§ What this exercise asks
• 1. In the article on China's real estate market, condense the paragraph beginning "As a result of Big Brother's market intervention" into a short bulleted list that keeps its main facts.
• 2. Retype the stretch of the data items from the line that contains "pose: elev=287.7 azim=0.3" through the line that contains "Dot at: (236, 279)", both included.

§ Page excerpt
::::::

China’s government has stepped in to tame the fired-up dragon that is/was the Chinese real estate market.  Real estate investments in China are now witnessing rapidly declining prices, and the country’s smart private money is looking elsewhere to invest excess funds.

Unlike in the U.S., where the government allows the free market to reign until catastrophe strikes, China’s communist-run government uses the state’s banking power to lean against and ultimately pop its real estate bubbles before they explode (which our Federal Reserve could just as easily do). To that end, the central government of China has placed restrictions on the purchase of more than one home, is requiring larger down payments and is reining-in speculators who are buying properties in bulk and flipping them as their value balloons, California-boom style. [For information on the effect of speculators on the California real estate bubble, see the December 2011 first tuesday article, Blame speculators for the intensity of the boom and bust.]

In addition to curtailing activity in the residential real estate market, the government has also limited developers’ access to bank lending and stanched previously unbridled credit flows to new trust companies.

As a result of Big Brother’s market intervention, price growth in China has begun to slow. In December 2011, home prices fell in 60 of the 100 cities studied by Standard Chartered. Land prices have come to a halt as well. The same study shows prices for undeveloped Chinese land were a third off their peak in 2010. [For a snapshot of current prices in California, see the December 2011 first tuesday market chart, California tiered home pricing.]

China’s government intervention has put the screws to many developers and Chinese real estate brokers who were embroiled in the seemingly unfettered capitalism of the 2010 Chinese real estate market. Now that lines of credit have been quashed and tight restrictions have been placed on deal-making, overleveraged players in China’s real estate market stand to lose their shirts while cash-rich companies (typically those of the government-affiliated variety) are expected to win big.

first tuesday take: This report could have been on Brazil. It wasn‘t about California. Of course, the bubble has yet to burst in Brazil and it burst a while ago in the Golden State. Now, it is China’s turn.

::::::

Data items:
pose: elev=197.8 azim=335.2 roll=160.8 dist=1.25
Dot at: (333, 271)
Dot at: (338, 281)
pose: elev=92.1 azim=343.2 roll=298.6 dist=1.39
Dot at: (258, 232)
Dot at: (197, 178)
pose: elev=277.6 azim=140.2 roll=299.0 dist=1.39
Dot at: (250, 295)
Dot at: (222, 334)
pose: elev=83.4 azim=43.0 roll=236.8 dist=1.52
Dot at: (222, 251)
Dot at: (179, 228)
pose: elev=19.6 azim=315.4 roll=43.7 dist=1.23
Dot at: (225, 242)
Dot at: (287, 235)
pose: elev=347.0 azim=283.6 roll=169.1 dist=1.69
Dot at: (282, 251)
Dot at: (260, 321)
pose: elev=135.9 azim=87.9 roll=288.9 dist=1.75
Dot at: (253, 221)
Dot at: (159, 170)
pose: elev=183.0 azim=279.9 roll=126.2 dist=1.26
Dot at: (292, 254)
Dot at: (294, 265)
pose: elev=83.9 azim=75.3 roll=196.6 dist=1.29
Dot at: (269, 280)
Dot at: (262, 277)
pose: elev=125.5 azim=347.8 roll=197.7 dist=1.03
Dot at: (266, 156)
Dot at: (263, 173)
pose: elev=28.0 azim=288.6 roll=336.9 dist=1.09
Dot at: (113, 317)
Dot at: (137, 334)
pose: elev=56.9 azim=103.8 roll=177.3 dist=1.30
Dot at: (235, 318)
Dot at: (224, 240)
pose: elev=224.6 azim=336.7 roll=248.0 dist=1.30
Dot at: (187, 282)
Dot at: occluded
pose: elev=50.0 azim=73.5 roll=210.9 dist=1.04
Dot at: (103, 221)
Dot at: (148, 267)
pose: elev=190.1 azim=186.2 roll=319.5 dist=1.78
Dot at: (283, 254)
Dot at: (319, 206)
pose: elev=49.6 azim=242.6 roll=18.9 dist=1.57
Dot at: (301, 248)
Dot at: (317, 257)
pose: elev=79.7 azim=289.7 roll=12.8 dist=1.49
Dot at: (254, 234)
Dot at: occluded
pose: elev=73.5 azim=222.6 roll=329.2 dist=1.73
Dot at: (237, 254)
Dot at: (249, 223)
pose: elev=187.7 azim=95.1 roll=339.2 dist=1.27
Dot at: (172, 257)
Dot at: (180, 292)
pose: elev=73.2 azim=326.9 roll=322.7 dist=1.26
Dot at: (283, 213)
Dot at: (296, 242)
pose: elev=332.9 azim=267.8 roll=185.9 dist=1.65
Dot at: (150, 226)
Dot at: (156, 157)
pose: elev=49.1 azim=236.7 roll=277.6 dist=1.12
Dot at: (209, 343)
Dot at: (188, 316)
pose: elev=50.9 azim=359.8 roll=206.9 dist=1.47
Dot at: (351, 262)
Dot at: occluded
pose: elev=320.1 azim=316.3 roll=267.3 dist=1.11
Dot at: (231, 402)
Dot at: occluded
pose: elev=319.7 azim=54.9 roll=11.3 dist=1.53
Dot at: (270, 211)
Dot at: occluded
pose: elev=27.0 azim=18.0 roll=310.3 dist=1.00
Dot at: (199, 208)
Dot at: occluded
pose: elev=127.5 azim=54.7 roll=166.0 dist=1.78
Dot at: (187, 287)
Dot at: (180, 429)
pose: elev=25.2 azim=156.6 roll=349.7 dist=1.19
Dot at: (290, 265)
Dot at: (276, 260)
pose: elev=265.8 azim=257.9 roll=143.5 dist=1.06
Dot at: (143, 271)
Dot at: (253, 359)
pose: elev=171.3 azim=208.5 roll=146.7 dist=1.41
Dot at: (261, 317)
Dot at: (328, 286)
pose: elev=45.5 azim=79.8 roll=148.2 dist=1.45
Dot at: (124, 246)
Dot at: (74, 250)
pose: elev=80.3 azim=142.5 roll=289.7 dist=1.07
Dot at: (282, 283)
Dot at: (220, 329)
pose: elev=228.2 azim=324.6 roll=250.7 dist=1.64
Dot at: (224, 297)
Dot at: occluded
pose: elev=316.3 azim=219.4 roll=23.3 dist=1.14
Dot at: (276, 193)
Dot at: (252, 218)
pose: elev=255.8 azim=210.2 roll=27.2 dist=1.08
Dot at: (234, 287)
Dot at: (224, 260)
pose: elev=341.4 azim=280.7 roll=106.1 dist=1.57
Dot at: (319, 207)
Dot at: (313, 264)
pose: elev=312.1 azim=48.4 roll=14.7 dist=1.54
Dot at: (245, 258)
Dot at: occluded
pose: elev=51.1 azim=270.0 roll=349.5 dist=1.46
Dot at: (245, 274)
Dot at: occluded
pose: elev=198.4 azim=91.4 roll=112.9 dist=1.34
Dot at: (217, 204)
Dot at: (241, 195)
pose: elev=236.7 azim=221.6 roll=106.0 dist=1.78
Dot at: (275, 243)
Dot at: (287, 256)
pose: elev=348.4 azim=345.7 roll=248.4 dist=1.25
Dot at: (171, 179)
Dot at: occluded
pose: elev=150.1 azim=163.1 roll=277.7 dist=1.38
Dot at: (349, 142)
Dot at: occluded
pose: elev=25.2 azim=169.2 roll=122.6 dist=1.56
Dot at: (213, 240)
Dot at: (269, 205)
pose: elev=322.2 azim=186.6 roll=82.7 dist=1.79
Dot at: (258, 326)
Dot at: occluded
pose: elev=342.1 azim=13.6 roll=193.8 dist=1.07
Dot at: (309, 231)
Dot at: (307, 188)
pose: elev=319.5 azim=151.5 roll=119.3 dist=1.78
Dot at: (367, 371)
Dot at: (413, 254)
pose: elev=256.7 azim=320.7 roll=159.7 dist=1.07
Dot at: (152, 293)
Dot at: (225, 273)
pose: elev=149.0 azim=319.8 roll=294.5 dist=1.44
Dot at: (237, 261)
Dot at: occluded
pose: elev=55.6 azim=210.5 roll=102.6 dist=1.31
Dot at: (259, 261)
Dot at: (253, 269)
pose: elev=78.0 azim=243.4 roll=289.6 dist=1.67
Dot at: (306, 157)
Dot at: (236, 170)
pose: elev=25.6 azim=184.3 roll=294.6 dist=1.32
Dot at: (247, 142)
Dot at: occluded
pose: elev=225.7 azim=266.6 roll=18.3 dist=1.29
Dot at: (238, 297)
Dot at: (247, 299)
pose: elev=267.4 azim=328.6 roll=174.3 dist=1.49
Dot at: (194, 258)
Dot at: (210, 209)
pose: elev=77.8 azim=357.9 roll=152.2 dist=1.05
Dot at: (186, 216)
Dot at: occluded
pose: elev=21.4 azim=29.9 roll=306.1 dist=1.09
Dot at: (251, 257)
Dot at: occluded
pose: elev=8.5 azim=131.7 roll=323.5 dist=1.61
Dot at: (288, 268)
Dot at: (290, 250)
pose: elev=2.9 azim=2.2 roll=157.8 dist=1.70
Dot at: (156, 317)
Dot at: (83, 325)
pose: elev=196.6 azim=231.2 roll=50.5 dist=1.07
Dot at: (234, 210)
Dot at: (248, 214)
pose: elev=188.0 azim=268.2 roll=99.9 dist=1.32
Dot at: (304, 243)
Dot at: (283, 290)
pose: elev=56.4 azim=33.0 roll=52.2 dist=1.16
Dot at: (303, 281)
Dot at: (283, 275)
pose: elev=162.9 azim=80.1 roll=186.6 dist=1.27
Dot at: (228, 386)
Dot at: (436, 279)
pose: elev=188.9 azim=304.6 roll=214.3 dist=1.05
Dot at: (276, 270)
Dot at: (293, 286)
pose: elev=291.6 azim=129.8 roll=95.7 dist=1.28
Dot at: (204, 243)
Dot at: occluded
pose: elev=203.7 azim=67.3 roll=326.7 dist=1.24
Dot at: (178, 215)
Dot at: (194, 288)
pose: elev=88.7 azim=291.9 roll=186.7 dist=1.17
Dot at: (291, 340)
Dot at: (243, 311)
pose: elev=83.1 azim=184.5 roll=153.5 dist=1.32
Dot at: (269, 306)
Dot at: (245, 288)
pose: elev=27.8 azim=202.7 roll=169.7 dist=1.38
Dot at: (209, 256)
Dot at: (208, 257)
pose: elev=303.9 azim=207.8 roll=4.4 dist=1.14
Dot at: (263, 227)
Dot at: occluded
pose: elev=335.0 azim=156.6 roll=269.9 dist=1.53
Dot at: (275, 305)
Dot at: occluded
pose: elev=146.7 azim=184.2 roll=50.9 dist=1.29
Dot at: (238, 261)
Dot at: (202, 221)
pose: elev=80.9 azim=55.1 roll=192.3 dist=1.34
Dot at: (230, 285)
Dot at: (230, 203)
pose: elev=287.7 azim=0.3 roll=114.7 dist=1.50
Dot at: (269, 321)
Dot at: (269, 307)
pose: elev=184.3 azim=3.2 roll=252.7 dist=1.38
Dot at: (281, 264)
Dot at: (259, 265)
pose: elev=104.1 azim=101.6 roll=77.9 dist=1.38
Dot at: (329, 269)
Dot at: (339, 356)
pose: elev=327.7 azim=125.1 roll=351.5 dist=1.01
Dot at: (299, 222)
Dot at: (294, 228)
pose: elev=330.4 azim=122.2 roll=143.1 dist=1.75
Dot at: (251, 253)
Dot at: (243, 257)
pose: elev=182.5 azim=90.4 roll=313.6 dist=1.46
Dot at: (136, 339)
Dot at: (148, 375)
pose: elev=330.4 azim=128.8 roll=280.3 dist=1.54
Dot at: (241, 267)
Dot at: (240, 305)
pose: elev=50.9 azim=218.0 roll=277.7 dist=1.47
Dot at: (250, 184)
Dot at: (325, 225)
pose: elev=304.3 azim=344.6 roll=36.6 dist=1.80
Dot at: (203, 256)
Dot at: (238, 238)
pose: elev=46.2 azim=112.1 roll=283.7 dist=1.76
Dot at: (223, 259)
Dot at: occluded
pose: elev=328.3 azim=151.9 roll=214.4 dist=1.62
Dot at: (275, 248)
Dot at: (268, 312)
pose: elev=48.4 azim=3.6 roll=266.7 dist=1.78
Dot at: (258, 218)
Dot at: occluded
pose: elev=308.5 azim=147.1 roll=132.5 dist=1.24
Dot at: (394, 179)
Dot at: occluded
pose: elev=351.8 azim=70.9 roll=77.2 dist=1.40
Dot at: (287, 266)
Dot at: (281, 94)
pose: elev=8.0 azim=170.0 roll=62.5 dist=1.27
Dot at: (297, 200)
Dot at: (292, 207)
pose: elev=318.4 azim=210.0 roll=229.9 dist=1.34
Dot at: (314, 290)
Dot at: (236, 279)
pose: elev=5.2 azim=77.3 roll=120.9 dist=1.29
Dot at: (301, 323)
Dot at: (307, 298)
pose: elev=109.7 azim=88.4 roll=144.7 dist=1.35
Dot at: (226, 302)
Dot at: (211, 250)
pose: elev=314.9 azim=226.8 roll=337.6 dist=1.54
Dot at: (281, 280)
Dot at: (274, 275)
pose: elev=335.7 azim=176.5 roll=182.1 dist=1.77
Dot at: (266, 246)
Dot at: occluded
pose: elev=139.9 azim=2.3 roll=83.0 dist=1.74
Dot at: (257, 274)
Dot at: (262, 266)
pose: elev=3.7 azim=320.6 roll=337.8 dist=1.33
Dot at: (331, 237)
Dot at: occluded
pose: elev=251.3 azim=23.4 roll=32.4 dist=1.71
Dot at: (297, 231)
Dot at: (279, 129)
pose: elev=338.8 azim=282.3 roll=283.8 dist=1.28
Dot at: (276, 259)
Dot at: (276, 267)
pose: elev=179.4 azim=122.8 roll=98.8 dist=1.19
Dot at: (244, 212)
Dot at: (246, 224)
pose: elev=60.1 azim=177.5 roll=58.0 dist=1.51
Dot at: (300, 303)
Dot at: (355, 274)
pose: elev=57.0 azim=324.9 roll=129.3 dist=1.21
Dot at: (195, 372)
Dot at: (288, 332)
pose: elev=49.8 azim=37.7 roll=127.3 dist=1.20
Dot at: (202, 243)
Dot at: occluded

::::::

§ Set of answers
• 1.
- Government intervention has begun to slow price growth in China.
- In December 2011, home prices fell in 60 of the 100 cities studied by Standard Chartered.
- Land prices have also come to a halt.
- The same study shows prices for undeveloped Chinese land were a third off their 2010 peak.

• 2.
pose: elev=287.7 azim=0.3 roll=114.7 dist=1.50
Dot at: (269, 321)
Dot at: (269, 307)
pose: elev=184.3 azim=3.2 roll=252.7 dist=1.38
Dot at: (281, 264)
Dot at: (259, 265)
pose: elev=104.1 azim=101.6 roll=77.9 dist=1.38
Dot at: (329, 269)
Dot at: (339, 356)
pose: elev=327.7 azim=125.1 roll=351.5 dist=1.01
Dot at: (299, 222)
Dot at: (294, 228)
pose: elev=330.4 azim=122.2 roll=143.1 dist=1.75
Dot at: (251, 253)
Dot at: (243, 257)
pose: elev=182.5 azim=90.4 roll=313.6 dist=1.46
Dot at: (136, 339)
Dot at: (148, 375)
pose: elev=330.4 azim=128.8 roll=280.3 dist=1.54
Dot at: (241, 267)
Dot at: (240, 305)
pose: elev=50.9 azim=218.0 roll=277.7 dist=1.47
Dot at: (250, 184)
Dot at: (325, 225)
pose: elev=304.3 azim=344.6 roll=36.6 dist=1.80
Dot at: (203, 256)
Dot at: (238, 238)
pose: elev=46.2 azim=112.1 roll=283.7 dist=1.76
Dot at: (223, 259)
Dot at: occluded
pose: elev=328.3 azim=151.9 roll=214.4 dist=1.62
Dot at: (275, 248)
Dot at: (268, 312)
pose: elev=48.4 azim=3.6 roll=266.7 dist=1.78
Dot at: (258, 218)
Dot at: occluded
pose: elev=308.5 azim=147.1 roll=132.5 dist=1.24
Dot at: (394, 179)
Dot at: occluded
pose: elev=351.8 azim=70.9 roll=77.2 dist=1.40
Dot at: (287, 266)
Dot at: (281, 94)
pose: elev=8.0 azim=170.0 roll=62.5 dist=1.27
Dot at: (297, 200)
Dot at: (292, 207)
pose: elev=318.4 azim=210.0 roll=229.9 dist=1.34
Dot at: (314, 290)
Dot at: (236, 279)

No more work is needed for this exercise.